-------- Datos proporcionados
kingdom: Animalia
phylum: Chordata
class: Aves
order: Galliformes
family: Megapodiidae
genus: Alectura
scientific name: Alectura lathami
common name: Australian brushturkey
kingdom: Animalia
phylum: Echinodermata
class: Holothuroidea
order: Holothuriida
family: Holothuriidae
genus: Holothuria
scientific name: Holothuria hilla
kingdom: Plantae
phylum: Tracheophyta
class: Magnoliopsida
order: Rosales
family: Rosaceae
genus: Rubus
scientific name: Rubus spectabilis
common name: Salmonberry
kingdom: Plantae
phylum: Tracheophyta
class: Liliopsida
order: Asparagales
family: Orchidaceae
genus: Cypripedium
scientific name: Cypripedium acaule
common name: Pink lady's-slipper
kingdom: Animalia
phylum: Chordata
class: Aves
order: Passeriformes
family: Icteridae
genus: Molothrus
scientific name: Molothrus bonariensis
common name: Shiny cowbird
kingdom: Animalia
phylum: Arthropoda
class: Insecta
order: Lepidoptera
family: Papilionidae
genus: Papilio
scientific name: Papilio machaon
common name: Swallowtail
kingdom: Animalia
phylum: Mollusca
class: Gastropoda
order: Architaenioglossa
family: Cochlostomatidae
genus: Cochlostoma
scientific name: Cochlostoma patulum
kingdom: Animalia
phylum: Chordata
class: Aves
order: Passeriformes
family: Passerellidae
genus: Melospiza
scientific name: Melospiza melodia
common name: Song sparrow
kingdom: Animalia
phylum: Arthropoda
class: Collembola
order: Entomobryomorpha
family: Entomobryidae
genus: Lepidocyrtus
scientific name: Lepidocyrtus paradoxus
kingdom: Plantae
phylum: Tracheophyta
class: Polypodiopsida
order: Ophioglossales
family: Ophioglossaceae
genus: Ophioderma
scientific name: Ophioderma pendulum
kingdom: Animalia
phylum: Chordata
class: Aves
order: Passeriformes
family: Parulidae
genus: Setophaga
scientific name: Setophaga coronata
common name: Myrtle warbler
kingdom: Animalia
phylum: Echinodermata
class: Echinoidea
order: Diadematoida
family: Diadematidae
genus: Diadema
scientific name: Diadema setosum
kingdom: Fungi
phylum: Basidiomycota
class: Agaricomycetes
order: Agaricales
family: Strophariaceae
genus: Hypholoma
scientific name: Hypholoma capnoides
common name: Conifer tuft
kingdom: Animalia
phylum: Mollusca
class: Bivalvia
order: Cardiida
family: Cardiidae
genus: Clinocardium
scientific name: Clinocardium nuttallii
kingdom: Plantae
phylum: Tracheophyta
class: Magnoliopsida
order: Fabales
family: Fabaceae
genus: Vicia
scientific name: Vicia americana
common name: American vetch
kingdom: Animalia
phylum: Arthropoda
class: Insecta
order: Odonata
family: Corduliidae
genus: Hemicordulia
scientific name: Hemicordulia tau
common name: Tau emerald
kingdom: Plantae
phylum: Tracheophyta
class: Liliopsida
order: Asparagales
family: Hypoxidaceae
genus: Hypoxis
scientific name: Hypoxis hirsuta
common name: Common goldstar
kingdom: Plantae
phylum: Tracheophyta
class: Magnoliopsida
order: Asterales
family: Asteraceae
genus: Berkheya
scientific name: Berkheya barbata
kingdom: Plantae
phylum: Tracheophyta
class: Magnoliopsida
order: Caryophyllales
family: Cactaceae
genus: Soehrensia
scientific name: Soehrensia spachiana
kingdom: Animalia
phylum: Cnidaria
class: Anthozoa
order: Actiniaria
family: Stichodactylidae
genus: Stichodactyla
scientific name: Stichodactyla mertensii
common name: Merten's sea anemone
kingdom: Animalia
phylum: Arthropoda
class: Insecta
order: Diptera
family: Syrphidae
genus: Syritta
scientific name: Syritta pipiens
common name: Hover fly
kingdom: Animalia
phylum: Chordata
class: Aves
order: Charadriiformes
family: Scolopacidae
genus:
----------------
● Instrucción
Imprime sin cambios las líneas de los datos que van desde la que contiene "scientific name: Vicia americana" hasta la que contiene "family: Asteraceae", ambas incluidas. Empieza en la primera y detente tras la segunda.

● Respuesta desarrollada
scientific name: Vicia americana
common name: American vetch
kingdom: Animalia
phylum: Arthropoda
class: Insecta
order: Odonata
family: Corduliidae
genus: Hemicordulia
scientific name: Hemicordulia tau
common name: Tau emerald
kingdom: Plantae
phylum: Tracheophyta
class: Liliopsida
order: Asparagales
family: Hypoxidaceae
genus: Hypoxis
scientific name: Hypoxis hirsuta
common name: Common goldstar
kingdom: Plantae
phylum: Tracheophyta
class: Magnoliopsida
order: Asterales
family: Asteraceae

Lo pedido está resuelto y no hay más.